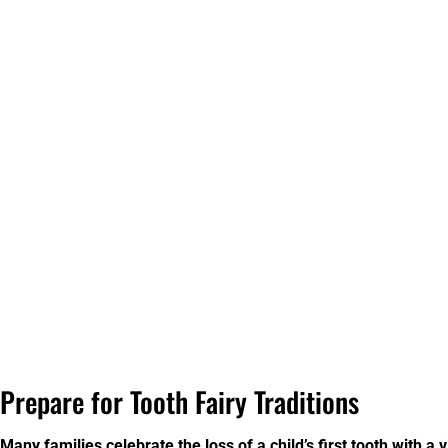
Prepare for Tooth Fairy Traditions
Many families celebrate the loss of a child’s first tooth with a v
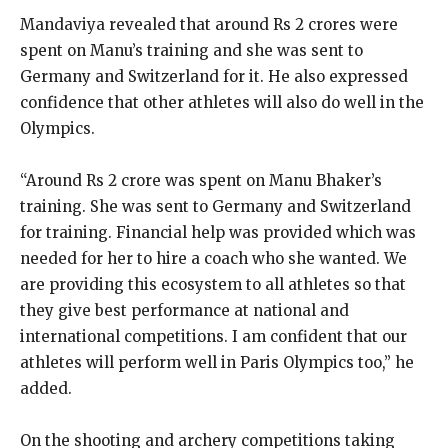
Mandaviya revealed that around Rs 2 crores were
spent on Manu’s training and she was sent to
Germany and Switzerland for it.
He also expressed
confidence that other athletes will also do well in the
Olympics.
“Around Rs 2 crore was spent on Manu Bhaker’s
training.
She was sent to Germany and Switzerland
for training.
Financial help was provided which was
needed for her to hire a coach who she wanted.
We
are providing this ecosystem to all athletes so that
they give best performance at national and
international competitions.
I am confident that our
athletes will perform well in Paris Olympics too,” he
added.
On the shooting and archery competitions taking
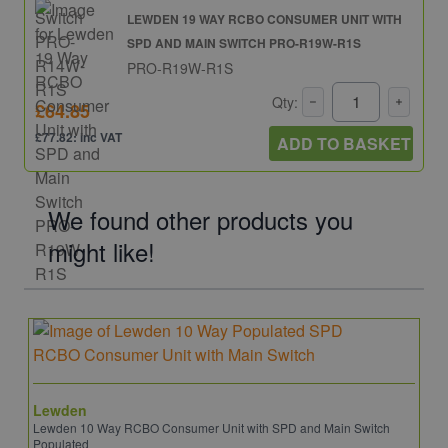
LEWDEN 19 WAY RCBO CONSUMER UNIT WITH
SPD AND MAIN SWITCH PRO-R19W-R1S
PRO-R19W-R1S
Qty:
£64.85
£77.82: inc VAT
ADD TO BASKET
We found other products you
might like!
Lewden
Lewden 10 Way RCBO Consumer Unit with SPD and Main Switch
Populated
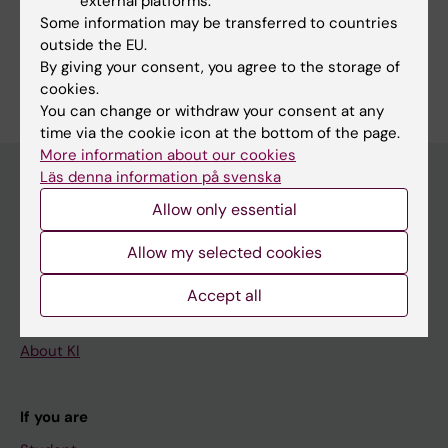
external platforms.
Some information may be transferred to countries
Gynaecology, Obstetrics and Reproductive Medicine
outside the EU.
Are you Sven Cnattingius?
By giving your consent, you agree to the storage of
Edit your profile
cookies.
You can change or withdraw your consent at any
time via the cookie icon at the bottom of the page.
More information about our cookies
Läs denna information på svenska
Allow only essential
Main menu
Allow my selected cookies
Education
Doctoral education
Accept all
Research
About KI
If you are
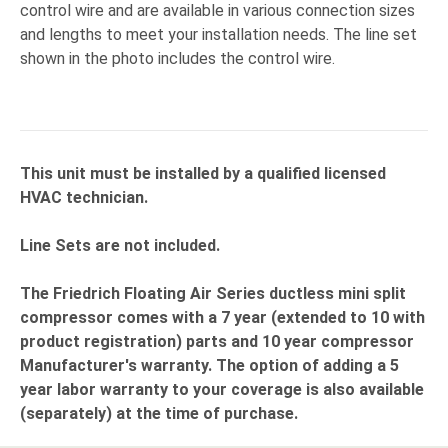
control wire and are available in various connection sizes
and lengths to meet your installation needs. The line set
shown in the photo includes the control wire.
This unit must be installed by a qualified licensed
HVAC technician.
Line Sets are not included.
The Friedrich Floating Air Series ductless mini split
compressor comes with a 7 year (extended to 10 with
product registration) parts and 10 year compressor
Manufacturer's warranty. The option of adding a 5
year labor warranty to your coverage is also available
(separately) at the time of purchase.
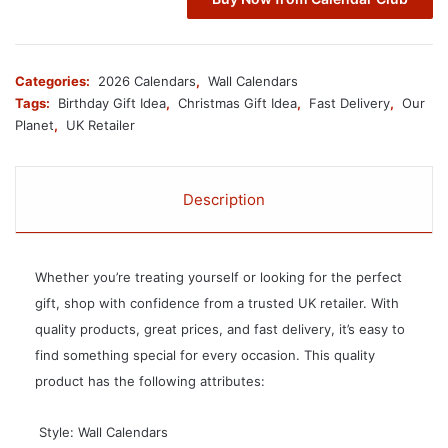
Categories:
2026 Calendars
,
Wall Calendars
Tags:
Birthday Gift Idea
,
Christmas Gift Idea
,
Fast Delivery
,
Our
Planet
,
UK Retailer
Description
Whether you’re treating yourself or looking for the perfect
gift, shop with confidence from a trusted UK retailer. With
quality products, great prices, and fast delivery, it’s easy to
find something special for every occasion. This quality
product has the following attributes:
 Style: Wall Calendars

○ ○ ○ ○

WRITTEN TASK
Put the entries into a Markdown table with the columns Row and Line, from the start of the entries through the line containing "(separately) at the time of purchase.", both included. Number each row, skip blank lines, and leave the pictures out.

ANSWER TO THE PROBLEM
| Row | Line |
|---|---|
| 1 | Prepare for Tooth Fairy Traditions |
| 2 | Many families celebrate the loss of a child’s first tooth with a v |
| 3 | Mandaviya revealed that around Rs 2 crores were |
| 4 | spent on Manu’s training and she was sent to |
| 5 | Germany and Switzerland for it. |
| 6 | He also expressed |
| 7 | confidence that other athletes will also do well in the |
| 8 | Olympics. |
| 9 | “Around Rs 2 crore was spent on Manu Bhaker’s |
| 10 | training. |
| 11 | She was sent to Germany and Switzerland |
| 12 | for training. |
| 13 | Financial help was provided which was |
| 14 | needed for her to hire a coach who she wanted. |
| 15 | We |
| 16 | are providing this ecosystem to all athletes so that |
| 17 | they give best performance at national and |
| 18 | international competitions. |
| 19 | I am confident that our |
| 20 | athletes will perform well in Paris Olympics too,” he |
| 21 | added. |
| 22 | On the shooting and archery competitions taking |
| 23 | LEWDEN 19 WAY RCBO CONSUMER UNIT WITH |
| 24 | SPD AND MAIN SWITCH PRO-R19W-R1S |
| 25 | PRO-R19W-R1S |
| 26 | Qty: |
| 27 | £64.85 |
| 28 | £77.82: inc VAT |
| 29 | ADD TO BASKET |
| 30 | We found other products you |
| 31 | might like! |
| 32 | Lewden |
| 33 | Lewden 10 Way RCBO Consumer Unit with SPD and Main Switch |
| 34 | Populated |
| 35 | external platforms. |
| 36 | Some information may be transferred to countries |
| 37 | Gynaecology, Obstetrics and Reproductive Medicine |
| 38 | outside the EU. |
| 39 | Are you Sven Cnattingius? |
| 40 | By giving your consent, you agree to the storage of |
| 41 | Edit your profile |
| 42 | cookies. |
| 43 | You can change or withdraw your consent at any |
| 44 | time via the cookie icon at the bottom of the page. |
| 45 | More information about our cookies |
| 46 | Läs denna information på svenska |
| 47 | Allow only essential |
| 48 | Main menu |
| 49 | Allow my selected cookies |
| 50 | Education |
| 51 | Doctoral education |
| 52 | Accept all |
| 53 | Research |
| 54 | About KI |
| 55 | If you are |
| 56 | control wire and are available in various connection sizes |
| 57 | and lengths to meet your installation needs. The line set |
| 58 | shown in the photo includes the control wire. |
| 59 | This unit must be installed by a qualified licensed |
| 60 | HVAC technician. |
| 61 | Line Sets are not included. |
| 62 | The Friedrich Floating Air Series ductless mini split |
| 63 | compressor comes with a 7 year (extended to 10 with |
| 64 | product registration) parts and 10 year compressor |
| 65 | Manufacturer's warranty. The option of adding a 5 |
| 66 | year labor warranty to your coverage is also available |
| 67 | (separately) at the time of purchase. |